AUTHOR=Le Ngoc D. , Nguyen Nhung T. H.
TITLE=A metric learning-based method for biomedical entity linking
JOURNAL=Frontiers in Research Metrics and Analytics
VOLUME=8
YEAR=2023
URL=https://www.frontiersin.org/journals/research-metrics-and-analytics/articles/10.3389/frma.2023.1247094
DOI=10.3389/frma.2023.1247094
ISSN=2504-0537
ABSTRACT=
Biomedical entity linking task is the task of mapping mention(s) that occur in a particular textual context to a unique concept or entity in a knowledge base, e.g., the Unified Medical Language System (UMLS). One of the most challenging aspects of the entity linking task is the ambiguity of mentions, i.e., (1) mentions whose surface forms are very similar, but which map to different entities in different contexts, and (2) entities that can be expressed using diverse types of mentions. Recent studies have used BERT-based encoders to encode mentions and entities into distinguishable representations such that their similarity can be measured using distance metrics. However, most real-world biomedical datasets suffer from severe imbalance, i.e., some classes have many instances while others appear only once or are completely absent from the training data. A common way to address this issue is to down-sample the dataset, i.e., to reduce the number instances of the majority classes to make the dataset more balanced. In the context of entity linking, down-sampling reduces the ability of the model to comprehensively learn the representations of mentions in different contexts, which is very important.
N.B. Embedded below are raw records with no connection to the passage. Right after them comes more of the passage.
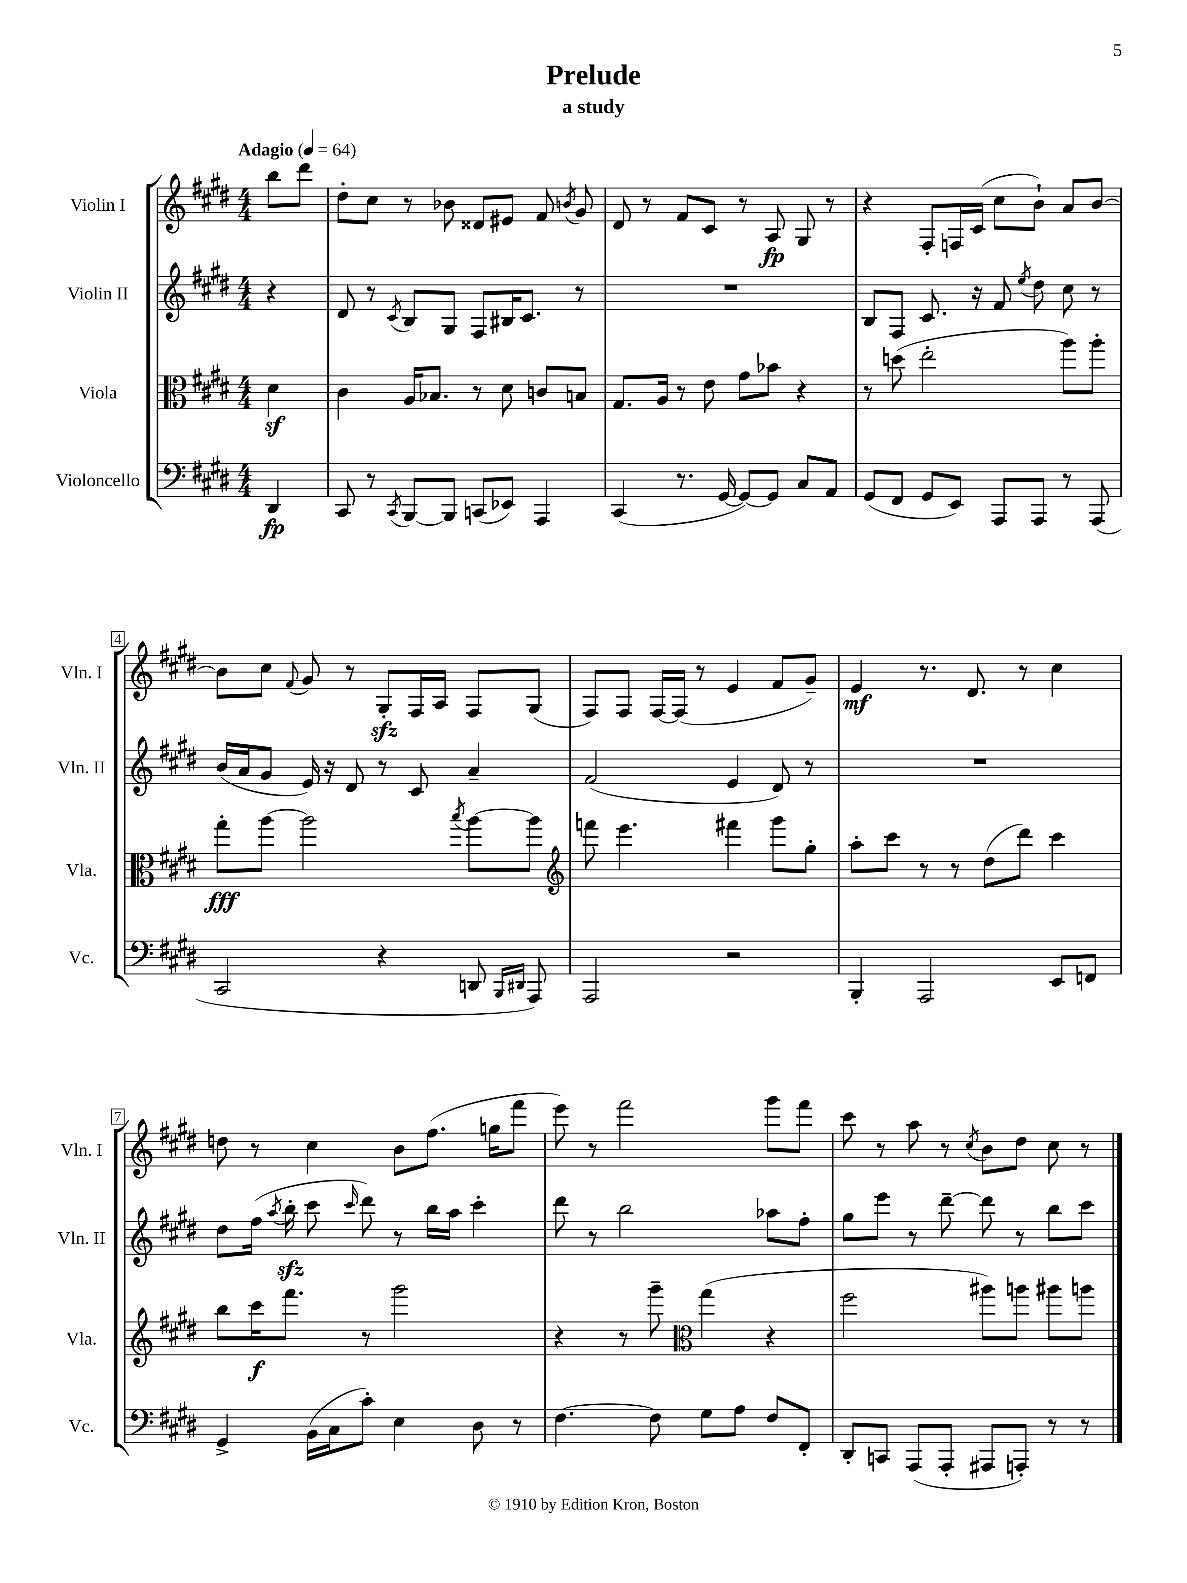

**kern	**kern	**kern	**kern
*staff4	*staff3	*staff2	*staff1
*clefF4	*clefC3	*clefG2	*clefG2
*k[f#c#g#d#]	*k[f#c#g#d#]	*k[f#c#g#d#]	*k[f#c#g#d#]
*M4/4	*M4/4	*M4/4	*M4/4
*MM64	*MM64	*MM64	*MM64
4DD#/	4d#\	4r	8bb\L
.	.	.	8ddd#\J
=	=	=	=
8CC#/	4c#\	8d#/	8dd#'\L
8r	.	8r	8cc#\J
8qCC#/	.	8qc#/	.
[8BBB/L	16A/LK	8B/L	8r
.	8.B-/J	.	.
8BBB/]J	.	8G#/J	8b-\
(8CC/L	8r	8F#/L	8d##/L
8EE-/J)	8d#\	16B#/K	8e#/J
.	.	8.c#/J	.
4AAA/	8c/L	.	8f#/
.	.	.	8qb/
.	8B/J	8r	8g#/
=	=	=	=
(4CC#/	8.G#/L	1r	8d#/
.	.	.	8r
.	16A/Jk	.	.
8.r	8r	.	8f#/L
.	8e\	.	8c#/J
[16GG#/	.	.	.
8GG#/_L)	8g#\L	.	8r
8GG#/]J	8b-\J	.	8A/
8C#/L	4r	.	8G#/
8AA/J	.	.	8r
=	=	=	=
(8GG#/L	8r	8B/L	4r
8FF#/J	(8dd\	8F#/J	.
8GG#/L	2ee'\	8.c#/	8F#'/L
8EE/J)	.	.	16F/L
.	.	16r	(16c#/JJ
8AAA/L	.	8f#/	8cc#\L
.	.	8qee/	.
8AAA/J	.	8dd#\	8b`\J)
8r	8aa\L)	8cc#\	8a/L
(8AAA/	8aa'\J	8r	[8b/J
=	=	=	=
2CC#/	8gg#'\L	(16b/LL	8b\]L
.	.	16a/J	.
.	[8aa\J	8g#/J	8cc#\J
.	.	.	8qqf#/
.	2aa\]	16e/)	8g#/
.	.	16r	.
.	.	8d#/	8r
4r	.	8r	8G#'/L
.	.	8c#/	16F#/L
.	.	.	16A/JJ
.	8qbb/	.	.
8DD/	[8aa\L	4a~/	8F#/L
16qqBBB/LL	.	.	.
16qqDD#/JJ	.	.	.
8AAA/)	8aa\]J	.	(8G#/J
=	=	=	=
*	*clefG2	*	*
2AAA/	8fff\	(2f#/	8F#/L)
.	4.eee\	.	8F#/J
.	.	.	[16F#/LL
.	.	.	(16F#/]JJ
.	.	.	8r
2r	4fff#\	4e/	4e/
.	8ggg#\L	8d#/)	8f#/L
.	8gg#'\J	8r	8g#~/J)
=	=	=	=
4BBB'/	8aa'\L	1r	4e/
.	8ccc#\J	.	.
2AAA/	8r	.	8.r
.	8r	.	.
.	.	.	8.d#/
.	(8dd#\L	.	.
.	8ddd#\J)	.	8r
8EE/L	4ccc#\	.	4cc#\
8FF/J	.	.	.
=	=	=	=
4GG#^/	8bb\L	8dd#\L	8dd\
.	16ccc#\K	(16ff#\Jk	8r
.	.	8qaa/	.
.	8.fff#\J	16bb'\	.
(16BB\LL	.	8ccc#\	4cc#\
16C#\J	.	.	.
.	.	16qqccc#/	.
8c#'\J)	8r	8ddd#\)	.
4E\	2ggg#\	8r	8b\L
.	.	16bb\LL	(8.ff#\J
.	.	16aa\JJ	.
8D#\	.	4ccc#'\	.
.	.	.	16gg\LK
8r	.	.	8fff#\J
=	=	=	=
[4.F#\	4r	8ddd#\	8eee\)
.	.	8r	8r
.	8r	2bb\	2fff#\
8F#\]	8ggg#~\	.	.
*	*clefC3	*	*
8G#\L	(4gg#\	.	.
8A\J	.	.	.
8F#/L	4r	8aa-\L	8ggg#\L
8FF#'/J	.	8ff#'\J	8fff#\J
=	=	=	=
8DD#'/L	2ff#\	8gg#\L	8ccc#\
8CC/J	.	8eee\J	8r
(8AAA/L	.	8r	8aa\
8AAA'/J	.	[8ddd#~\	8r
.	.	.	8qcc#/
8AAA#/L	8aa#\L)	8ddd#\]	8b\L
8AAA'/J)	8aa\J	8r	8dd#\J
8r	8aa#\L	8bb\L	8cc#\
8r	8aa\J	8ccc#\J	8r
==	==	==	==
*-	*-	*-	*-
To tackle this issue, we propose a metric-based learning method that treats a given entity and its mentions as a whole, regardless of the number of mentions in the training set. Specifically, our method uses a triplet loss-based function in conjunction with a clustering technique to learn the representation of mentions and entities. Through evaluations on two challenging biomedical datasets, i.e., MedMentions and BC5CDR, we show that our proposed method is able to address the issue of imbalanced data and to perform competitively with other state-of-the-art models. Moreover, our method significantly reduces computational cost in both training and inference steps. Our source code is publicly available here.